Part II: Computer-mediated Awareness and Perception

Geek: How did the periodic visual images of people's offices in Portholes provide awareness that people were interruptible?

People tend to start recognizing and unconsciously remembering long-term patterns in other people's activity. Portholes tends to work as a form of passive awareness, when people take actions to initiate communication, its no longer a form of awareness. Ian Smith's work takes snapshots of recent activity over time, allowing one to see when someone left their office. This may help more directly address awareness for figuring out when some one is more interruptible, but of course it's not at all privacy preserving (as Ian will admit).

Mark: What does Goffman have to say about the Trust, Reciprocity and Perceptible Feedback in Aware Portals?

I really didn't address this question well in the orals. This would require some clear analytic thinking (and a deeper reading of Goffman) … so I won't address it here for the moment. Mark indicated he would press me further on these questions in my generals.

Geek: What was the effect of content on people's interaction with the portal? How might you evaluate that?

The canned news content although somewhat interesting to some, was not very conducive to creating an engaging source of interaction with the portal. Many people did not find it relevant. We would need to allow people to post content relevant to the needs in that physical space. It turns out that people often have discussions around shared cultural artifacts like TV programming. But its impossible to track the effect of information posted on the portal, unless it is somehow staged as a crisis event of sorts (Mark's comment).

Trevor: The baby-monitoring scenario smells like surveillance; what has that got to do with social awareness?

Consider the role of trusted humans in the monitoring loop, i.e. design awareness systems for family members and nurses to observe different kinds of awareness cues like general health/temporal rhythms of infant vs. biometric signs and safety of infant. Different levels of awareness representation and communication needed. Features used will depend on tasks/goals of monitoring. Overall one could consider emphasizing design that supports shared understanding, responsibility and communication between the family members and care-takers.

Trevor: Binary sensors don't provide an abstraction of social activity, it's when you generalize these patterns that you get such abstraction.

I completely agree. I had it backward in my slide! But Trevor points out an important distinction in the way one ought to think about capturing discrete patterns vs. abstracting out a generalized model of the activity.

Records shown:
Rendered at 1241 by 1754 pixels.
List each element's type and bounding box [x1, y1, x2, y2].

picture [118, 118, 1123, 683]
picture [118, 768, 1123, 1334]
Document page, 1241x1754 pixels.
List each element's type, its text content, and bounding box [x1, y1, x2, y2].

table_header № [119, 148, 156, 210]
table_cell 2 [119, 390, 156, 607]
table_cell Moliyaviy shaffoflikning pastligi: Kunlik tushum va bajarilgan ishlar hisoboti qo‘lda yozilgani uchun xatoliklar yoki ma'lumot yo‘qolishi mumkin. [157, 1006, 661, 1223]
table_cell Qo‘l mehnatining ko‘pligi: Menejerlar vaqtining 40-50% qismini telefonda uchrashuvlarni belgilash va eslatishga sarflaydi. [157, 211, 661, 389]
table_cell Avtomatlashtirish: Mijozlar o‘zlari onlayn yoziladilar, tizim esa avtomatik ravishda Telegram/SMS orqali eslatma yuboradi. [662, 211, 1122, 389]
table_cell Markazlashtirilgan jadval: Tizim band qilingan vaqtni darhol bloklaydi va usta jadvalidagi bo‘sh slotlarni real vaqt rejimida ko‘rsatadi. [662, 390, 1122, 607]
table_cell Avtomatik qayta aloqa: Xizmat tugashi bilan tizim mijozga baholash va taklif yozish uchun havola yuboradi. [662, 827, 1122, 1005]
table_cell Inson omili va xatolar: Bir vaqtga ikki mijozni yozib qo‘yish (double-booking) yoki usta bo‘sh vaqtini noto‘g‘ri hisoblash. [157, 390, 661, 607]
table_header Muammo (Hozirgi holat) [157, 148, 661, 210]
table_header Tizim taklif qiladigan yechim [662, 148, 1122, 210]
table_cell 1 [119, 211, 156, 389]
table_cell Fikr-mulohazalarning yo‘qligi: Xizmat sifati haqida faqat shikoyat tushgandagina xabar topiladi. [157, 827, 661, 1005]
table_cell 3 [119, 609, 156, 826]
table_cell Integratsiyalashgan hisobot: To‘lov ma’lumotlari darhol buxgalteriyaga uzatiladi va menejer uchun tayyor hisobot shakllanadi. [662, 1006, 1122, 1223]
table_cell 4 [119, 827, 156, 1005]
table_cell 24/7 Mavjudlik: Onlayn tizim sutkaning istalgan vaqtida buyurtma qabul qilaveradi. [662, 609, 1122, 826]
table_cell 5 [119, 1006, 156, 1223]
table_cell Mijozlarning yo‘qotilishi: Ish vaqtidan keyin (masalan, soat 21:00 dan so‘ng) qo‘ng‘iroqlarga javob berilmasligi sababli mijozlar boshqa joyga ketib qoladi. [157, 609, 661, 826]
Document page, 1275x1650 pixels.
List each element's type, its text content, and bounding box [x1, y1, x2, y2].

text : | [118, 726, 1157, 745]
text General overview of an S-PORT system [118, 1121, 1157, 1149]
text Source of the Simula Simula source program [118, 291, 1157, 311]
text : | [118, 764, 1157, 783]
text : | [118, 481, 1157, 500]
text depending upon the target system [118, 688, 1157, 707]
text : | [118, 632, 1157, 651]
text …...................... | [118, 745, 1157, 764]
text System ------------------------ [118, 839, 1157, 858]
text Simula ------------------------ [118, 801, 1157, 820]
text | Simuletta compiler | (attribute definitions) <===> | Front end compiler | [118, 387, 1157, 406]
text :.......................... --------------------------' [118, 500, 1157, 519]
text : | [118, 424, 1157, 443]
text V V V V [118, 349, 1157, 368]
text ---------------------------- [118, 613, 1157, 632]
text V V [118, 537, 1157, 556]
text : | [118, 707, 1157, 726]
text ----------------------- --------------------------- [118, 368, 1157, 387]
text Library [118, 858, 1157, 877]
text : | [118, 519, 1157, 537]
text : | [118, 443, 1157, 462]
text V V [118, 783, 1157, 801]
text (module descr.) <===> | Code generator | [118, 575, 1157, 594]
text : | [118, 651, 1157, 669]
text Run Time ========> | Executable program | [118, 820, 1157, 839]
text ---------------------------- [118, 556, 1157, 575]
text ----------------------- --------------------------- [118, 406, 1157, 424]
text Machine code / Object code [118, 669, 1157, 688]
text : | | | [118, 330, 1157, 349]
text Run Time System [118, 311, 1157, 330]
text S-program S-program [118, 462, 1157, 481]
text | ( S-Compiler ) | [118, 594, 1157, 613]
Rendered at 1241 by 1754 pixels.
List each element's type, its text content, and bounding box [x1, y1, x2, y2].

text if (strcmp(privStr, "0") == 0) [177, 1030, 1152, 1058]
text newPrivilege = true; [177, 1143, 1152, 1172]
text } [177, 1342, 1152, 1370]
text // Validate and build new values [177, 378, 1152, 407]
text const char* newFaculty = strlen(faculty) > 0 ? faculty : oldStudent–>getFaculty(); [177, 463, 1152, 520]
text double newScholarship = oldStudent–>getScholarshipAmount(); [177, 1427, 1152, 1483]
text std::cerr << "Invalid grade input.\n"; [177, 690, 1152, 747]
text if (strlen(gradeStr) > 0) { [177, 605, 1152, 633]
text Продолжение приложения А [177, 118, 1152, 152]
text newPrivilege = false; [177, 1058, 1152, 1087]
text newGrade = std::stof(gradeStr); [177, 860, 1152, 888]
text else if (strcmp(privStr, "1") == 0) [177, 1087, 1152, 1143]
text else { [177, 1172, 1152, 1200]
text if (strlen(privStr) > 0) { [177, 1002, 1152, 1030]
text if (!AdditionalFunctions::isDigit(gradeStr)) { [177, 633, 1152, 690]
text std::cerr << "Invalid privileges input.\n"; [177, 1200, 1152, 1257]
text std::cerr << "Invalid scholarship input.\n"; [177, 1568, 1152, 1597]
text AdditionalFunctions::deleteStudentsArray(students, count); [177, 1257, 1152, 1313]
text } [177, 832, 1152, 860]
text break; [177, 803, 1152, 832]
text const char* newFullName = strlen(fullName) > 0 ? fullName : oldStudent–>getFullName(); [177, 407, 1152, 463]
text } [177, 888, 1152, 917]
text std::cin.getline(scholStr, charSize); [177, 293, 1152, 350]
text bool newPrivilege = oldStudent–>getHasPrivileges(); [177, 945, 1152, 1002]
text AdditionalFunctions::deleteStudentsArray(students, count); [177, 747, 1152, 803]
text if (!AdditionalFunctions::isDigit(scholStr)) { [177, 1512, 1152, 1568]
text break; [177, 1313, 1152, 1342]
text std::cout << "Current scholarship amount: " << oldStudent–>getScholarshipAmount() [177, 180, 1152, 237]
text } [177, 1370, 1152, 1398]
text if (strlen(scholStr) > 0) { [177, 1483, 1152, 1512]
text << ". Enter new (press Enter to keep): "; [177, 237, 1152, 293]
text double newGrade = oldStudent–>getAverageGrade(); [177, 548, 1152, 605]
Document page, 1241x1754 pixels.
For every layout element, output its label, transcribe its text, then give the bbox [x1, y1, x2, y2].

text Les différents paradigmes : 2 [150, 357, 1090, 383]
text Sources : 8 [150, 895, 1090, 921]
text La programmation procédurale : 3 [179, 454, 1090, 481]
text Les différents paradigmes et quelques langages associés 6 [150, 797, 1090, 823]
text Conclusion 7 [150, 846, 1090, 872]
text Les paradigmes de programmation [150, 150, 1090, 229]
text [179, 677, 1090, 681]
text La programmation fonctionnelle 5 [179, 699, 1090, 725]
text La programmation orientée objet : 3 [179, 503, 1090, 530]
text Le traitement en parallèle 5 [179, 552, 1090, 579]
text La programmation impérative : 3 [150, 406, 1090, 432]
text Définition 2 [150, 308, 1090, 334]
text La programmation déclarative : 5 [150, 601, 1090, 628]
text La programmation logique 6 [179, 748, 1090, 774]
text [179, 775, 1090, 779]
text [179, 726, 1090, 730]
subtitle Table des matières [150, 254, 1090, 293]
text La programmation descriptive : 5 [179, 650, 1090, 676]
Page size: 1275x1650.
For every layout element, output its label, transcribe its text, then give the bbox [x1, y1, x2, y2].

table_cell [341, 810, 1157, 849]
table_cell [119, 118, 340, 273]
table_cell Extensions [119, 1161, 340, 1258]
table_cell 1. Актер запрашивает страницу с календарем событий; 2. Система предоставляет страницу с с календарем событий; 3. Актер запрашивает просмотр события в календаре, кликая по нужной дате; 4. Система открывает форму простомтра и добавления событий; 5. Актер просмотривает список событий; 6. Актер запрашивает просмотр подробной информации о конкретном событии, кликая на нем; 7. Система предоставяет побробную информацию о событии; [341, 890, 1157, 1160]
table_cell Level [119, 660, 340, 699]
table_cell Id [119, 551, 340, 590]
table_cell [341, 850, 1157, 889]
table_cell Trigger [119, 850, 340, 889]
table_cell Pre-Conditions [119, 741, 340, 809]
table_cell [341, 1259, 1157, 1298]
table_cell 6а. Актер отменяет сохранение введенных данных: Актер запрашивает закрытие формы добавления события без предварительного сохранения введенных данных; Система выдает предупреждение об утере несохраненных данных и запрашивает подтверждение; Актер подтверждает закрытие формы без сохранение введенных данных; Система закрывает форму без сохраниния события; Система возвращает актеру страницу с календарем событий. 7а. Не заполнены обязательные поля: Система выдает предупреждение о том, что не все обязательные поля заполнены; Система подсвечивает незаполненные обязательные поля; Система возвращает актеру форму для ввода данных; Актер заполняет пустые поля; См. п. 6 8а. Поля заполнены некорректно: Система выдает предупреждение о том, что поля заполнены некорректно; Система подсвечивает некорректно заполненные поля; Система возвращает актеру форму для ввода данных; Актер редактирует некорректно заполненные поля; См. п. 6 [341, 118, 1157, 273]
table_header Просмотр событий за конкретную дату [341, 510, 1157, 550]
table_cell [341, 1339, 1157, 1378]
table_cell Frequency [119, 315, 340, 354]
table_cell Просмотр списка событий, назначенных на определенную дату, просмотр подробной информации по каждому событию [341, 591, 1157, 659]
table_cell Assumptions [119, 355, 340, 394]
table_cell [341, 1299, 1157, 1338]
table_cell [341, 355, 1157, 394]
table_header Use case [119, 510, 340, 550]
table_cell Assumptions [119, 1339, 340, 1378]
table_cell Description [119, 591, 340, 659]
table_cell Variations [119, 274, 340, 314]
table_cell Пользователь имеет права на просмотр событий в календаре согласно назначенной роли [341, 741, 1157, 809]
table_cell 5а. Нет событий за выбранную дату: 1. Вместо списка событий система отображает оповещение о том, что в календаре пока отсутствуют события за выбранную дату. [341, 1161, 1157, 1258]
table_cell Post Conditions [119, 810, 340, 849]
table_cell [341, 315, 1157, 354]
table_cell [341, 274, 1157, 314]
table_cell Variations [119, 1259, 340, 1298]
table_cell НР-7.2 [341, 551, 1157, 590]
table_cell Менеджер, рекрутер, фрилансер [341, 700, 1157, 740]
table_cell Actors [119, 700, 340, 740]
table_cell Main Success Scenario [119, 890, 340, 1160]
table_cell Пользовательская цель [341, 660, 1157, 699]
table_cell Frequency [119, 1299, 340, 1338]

Tasks for this exercise:
- 1) Answer these questions from the awareness discussion:
(a) What form of awareness does Portholes tend to work as?
(b) How relevant did many people find the canned news content on the portal?
(c) What shared cultural artifact is given as an example of something people often discuss?
- 2) In the records, reproduce the lines starting at the one containing "table_header № [119, 148, 156, 210]" and ending at the one containing "table_cell Avtomatik qayta", both included.
The text and the records are unrelated material.

List of solutions:
- 1)
(a) Passive awareness.
(b) Many people did not find it relevant.
(c) TV programming.

- 2)
table_header № [119, 148, 156, 210]
table_cell 2 [119, 390, 156, 607]
table_cell Moliyaviy shaffoflikning pastligi: Kunlik tushum va bajarilgan ishlar hisoboti qo‘lda yozilgani uchun xatoliklar yoki ma'lumot yo‘qolishi mumkin. [157, 1006, 661, 1223]
table_cell Qo‘l mehnatining ko‘pligi: Menejerlar vaqtining 40-50% qismini telefonda uchrashuvlarni belgilash va eslatishga sarflaydi. [157, 211, 661, 389]
table_cell Avtomatlashtirish: Mijozlar o‘zlari onlayn yoziladilar, tizim esa avtomatik ravishda Telegram/SMS orqali eslatma yuboradi. [662, 211, 1122, 389]
table_cell Markazlashtirilgan jadval: Tizim band qilingan vaqtni darhol bloklaydi va usta jadvalidagi bo‘sh slotlarni real vaqt rejimida ko‘rsatadi. [662, 390, 1122, 607]
table_cell Avtomatik qayta aloqa: Xizmat tugashi bilan tizim mijozga baholash va taklif yozish uchun havola yuboradi. [662, 827, 1122, 1005]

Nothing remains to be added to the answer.